講演会の心得
「次の、新しい岡崎へ」という表題で、この1月に8回以上講演をさせて頂きました。
岡崎商工会議所、日韓親善協会、岡崎鉄工会、岡崎南ロータリークラブ、岡崎倫理法人会、岡崎建具組合、岡崎青経連、政経同友会など。また、各地域の会合等でも、時間はそれぞれでありましたが、お話をさせて頂けたことに対し、改めてこの機会に御礼を申し上げます。
(内容については、たびたびホームページやブログで触れているのでここでは書きません。)

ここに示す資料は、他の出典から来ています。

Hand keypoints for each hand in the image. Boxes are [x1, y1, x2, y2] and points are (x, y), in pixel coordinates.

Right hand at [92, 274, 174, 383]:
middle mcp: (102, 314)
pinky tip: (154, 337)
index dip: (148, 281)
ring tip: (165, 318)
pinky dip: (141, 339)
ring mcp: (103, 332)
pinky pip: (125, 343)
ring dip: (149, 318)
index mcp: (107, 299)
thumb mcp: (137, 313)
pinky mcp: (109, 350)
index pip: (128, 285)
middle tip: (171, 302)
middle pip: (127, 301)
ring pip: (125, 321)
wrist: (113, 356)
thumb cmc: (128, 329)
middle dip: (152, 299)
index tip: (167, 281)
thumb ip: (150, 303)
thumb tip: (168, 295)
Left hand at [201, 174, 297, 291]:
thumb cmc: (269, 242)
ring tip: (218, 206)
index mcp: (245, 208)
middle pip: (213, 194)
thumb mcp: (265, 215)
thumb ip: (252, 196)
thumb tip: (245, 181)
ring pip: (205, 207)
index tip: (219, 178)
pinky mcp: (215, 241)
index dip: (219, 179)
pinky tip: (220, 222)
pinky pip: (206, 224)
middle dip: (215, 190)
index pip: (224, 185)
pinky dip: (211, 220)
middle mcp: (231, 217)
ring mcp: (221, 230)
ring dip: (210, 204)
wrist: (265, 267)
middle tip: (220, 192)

私の思い描く岡崎の将来計画については、昨年10月の市長選挙までの活動や衆議院選挙、12月議会における所信表明と答弁、1月1日の岡崎市新年交礼会などでも披露させて頂きました。また、何回も新聞紙上で記事として取り上げて頂きました。
選挙中の演説会や街頭演説の時間まで含めると、かなりの数の人の前でお話をして来たはずだし、ホームページやブログにおいても何回も触れてきたので、もう十分市民の方々に認知されて来ているだろうと思っていた。ところが、このところ様々な機会を得て、個々の方々とリバーフロント計画、ツインブリッジ構想、歴史観光等の話をしてみて、理解されてきたと思うのは私の勝手な思い込みであり、まだまだ個別のプランの名前さえも知られていないのだということが分かってきた。

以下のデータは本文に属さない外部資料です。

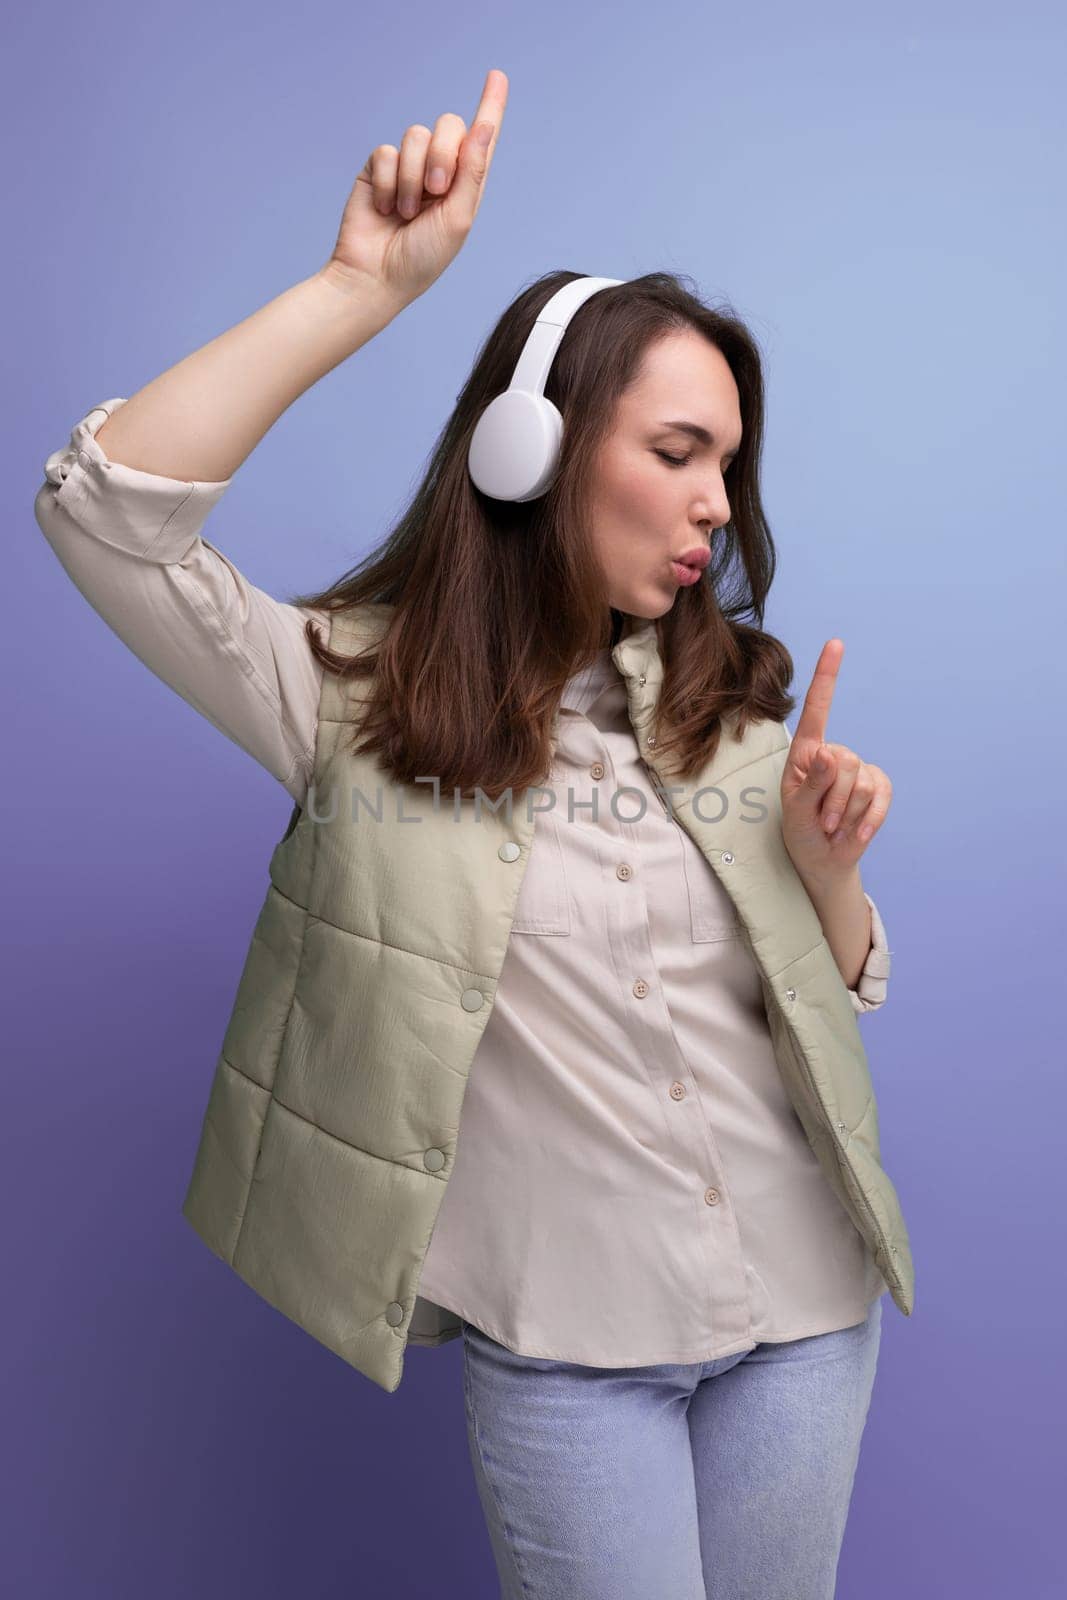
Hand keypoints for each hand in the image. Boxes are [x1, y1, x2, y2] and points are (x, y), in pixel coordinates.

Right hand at [320, 68, 507, 306]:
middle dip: (444, 154)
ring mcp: (407, 167)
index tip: (497, 76)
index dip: (490, 106)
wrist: (375, 276)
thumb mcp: (458, 219)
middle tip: (436, 191)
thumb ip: (472, 171)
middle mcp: (438, 169)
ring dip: (413, 177)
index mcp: (465, 184)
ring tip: (406, 213)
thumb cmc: (421, 259)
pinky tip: (386, 209)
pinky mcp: (378, 169)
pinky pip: (386, 152)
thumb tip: (485, 126)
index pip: (481, 138)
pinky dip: (389, 182)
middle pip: (449, 125)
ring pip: (416, 135)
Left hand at [779, 639, 892, 883]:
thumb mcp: (796, 810)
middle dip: (831, 799)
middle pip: (843, 762)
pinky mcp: (879, 786)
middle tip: (821, 822)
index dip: (827, 676)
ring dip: (845, 813)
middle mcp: (833, 754)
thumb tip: (830, 753)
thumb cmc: (802, 831)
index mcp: (805, 753)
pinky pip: (880, 796)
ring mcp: (859, 769)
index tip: (836, 643)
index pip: (817, 709)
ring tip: (833, 827)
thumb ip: (812, 783)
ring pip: (861, 783)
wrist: (824, 860)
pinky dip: (867, 819)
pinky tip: (855, 833)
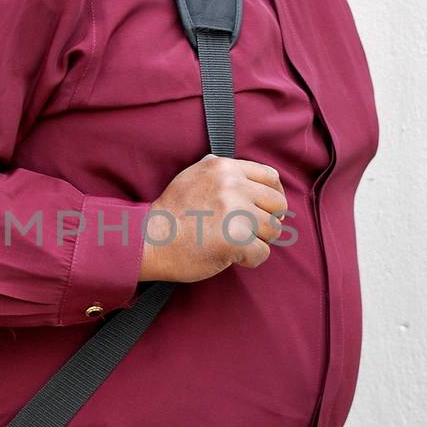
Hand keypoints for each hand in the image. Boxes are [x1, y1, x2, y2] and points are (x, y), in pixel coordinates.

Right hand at [137, 154, 288, 282]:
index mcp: (224, 168)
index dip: (273, 195)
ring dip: (259, 240)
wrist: (149, 240)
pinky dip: (250, 259)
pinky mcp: (236, 240)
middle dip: (268, 220)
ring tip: (237, 243)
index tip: (265, 209)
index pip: (271, 177)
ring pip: (274, 229)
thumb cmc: (170, 213)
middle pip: (278, 204)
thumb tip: (237, 167)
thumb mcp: (190, 176)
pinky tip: (232, 257)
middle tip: (251, 231)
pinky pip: (262, 253)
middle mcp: (233, 186)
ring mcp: (236, 212)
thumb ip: (215, 168)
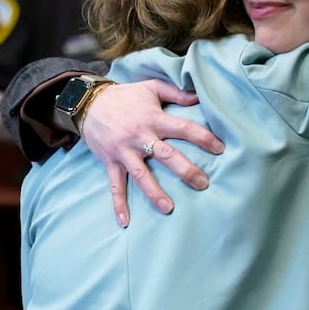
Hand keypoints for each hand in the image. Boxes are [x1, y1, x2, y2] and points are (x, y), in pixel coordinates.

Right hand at [80, 79, 223, 227]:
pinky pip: (115, 186)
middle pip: (166, 155)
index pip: (183, 128)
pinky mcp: (111, 162)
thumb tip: (199, 96)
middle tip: (203, 184)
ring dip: (155, 192)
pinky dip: (118, 204)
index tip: (220, 148)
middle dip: (186, 170)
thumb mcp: (151, 87)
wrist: (89, 103)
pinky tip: (125, 222)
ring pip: (141, 175)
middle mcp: (140, 137)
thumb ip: (176, 93)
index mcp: (154, 118)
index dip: (203, 138)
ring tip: (169, 208)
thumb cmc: (125, 96)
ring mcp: (124, 152)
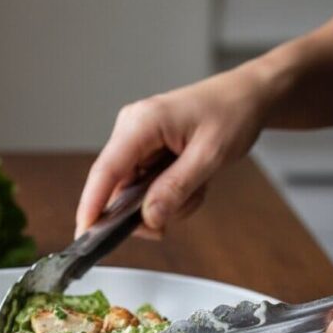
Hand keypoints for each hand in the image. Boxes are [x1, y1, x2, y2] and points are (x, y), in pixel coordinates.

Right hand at [75, 68, 272, 236]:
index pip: (105, 171)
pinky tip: (192, 182)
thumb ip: (176, 188)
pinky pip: (147, 186)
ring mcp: (137, 141)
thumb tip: (148, 218)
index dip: (91, 206)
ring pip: (134, 192)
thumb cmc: (232, 113)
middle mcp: (131, 130)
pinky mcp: (146, 150)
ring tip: (196, 186)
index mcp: (141, 123)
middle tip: (172, 219)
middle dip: (145, 210)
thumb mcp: (210, 156)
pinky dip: (170, 194)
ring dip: (165, 202)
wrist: (248, 96)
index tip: (83, 236)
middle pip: (118, 188)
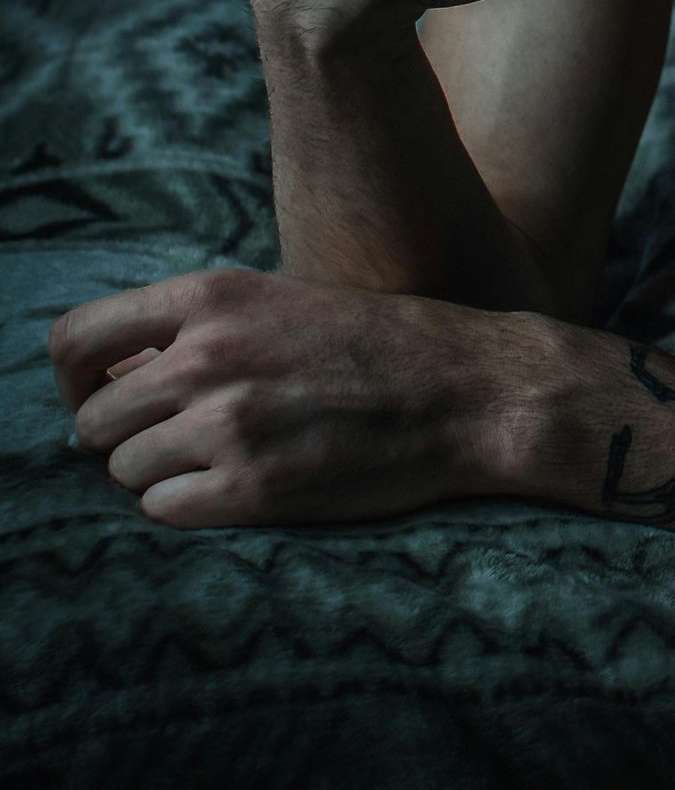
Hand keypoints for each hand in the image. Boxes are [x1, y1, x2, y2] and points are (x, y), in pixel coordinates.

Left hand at [48, 268, 544, 526]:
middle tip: (176, 441)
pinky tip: (242, 486)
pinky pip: (164, 511)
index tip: (100, 399)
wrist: (469, 389)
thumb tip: (111, 376)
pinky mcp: (252, 488)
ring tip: (225, 460)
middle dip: (125, 439)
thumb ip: (199, 329)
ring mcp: (228, 424)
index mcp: (214, 297)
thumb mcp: (284, 303)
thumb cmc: (379, 344)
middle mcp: (209, 356)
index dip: (71, 381)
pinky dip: (191, 506)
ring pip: (125, 471)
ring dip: (162, 474)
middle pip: (93, 421)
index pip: (75, 339)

しかし、これは、冷静に考えてみれば当たり前のことである。
我々は学校の授業のように、きちんと聴いてノートをとっていなければ後で自分が試験に困るような話ですらまともに聞いていないことがある。教科が苦手、教師が嫌い、話が面白くない、そもそも興味がない、眠たかった、などなど様々な理由で聴くべき話を聞いてすらいないことは日常茶飯事である。
ことにうちの嫁さんのまわりくどい世間のよもやま話など、生返事はしているがほとんどまともに聞いていない。
そういう我が身の実態を振り返ってみれば、どこの何者かわからない、我が意にそぐわないことを言っている政治家の話など、誰が真剣に聞くだろうか? そのことを再認識して広報活動というものの原点に立たなくてはならないと自己反省している。
そもそも話をする側が、いくら論理的に誠実に話をしようとしても、政治的に敵対する立場に属する人たち、利害的に違うものを求めている人々はハナから相手の言うことを聞く気はないし、理解しようとする意志はさらにない。話に耳を傾けるときがあるとすれば、相手を攻撃するための材料を探すためである。これが政治的世界の実態である。(政治的世界とは政治家のことだけを言っているのではない。念のため。)
相互理解のためには、まず共感と信頼が前提になくては、それこそ「オハナシにならない」ということである。
また、私は情報発信をする場合、基本は「中学二年生にわかる話」といつも心がけている。相手が理解できなければ、いくら高度な話であっても、自己満足に終わるからである。
「社会の教育レベルが上がれば、大衆のレベルも上がっている」という考えが幻想にすぎないことは、かつてのワイマール憲法下のドイツ共和国におけるナチズムの躍進の例を見るまでもなく、昨今の日本の政情を見ればよくわかるはずだ。
将来展望の定まらない不安定な社会を反映してか、大衆の動向は右から左へ、左から右へとぶれ幅は大きく、不定見である。これは、決して大衆社会を見下して言っていることではない。しかし個人的にいくら知的レベルの高い人、個々で専門的に高度な知的活動をおこなっている人であっても、こと情報化社会における大衆の一員となったとき、その埒外に我が身を置いて、冷静に物事を判断することは至難の技となる。
「我々、政治を生業(なりわい)とする者はそのことを忘れず、決して幻想にとらわれず、あくまでリアリストでなくてはならない」と自分自身に言い聞かせている。
今後、こうした現況を打開するために、4月からの「市民対話集会」に力を入れ、夏頃には「私のつくるツイン・ブリッジ」という題で絵と作文のコンテストをやったらどうかと考えている。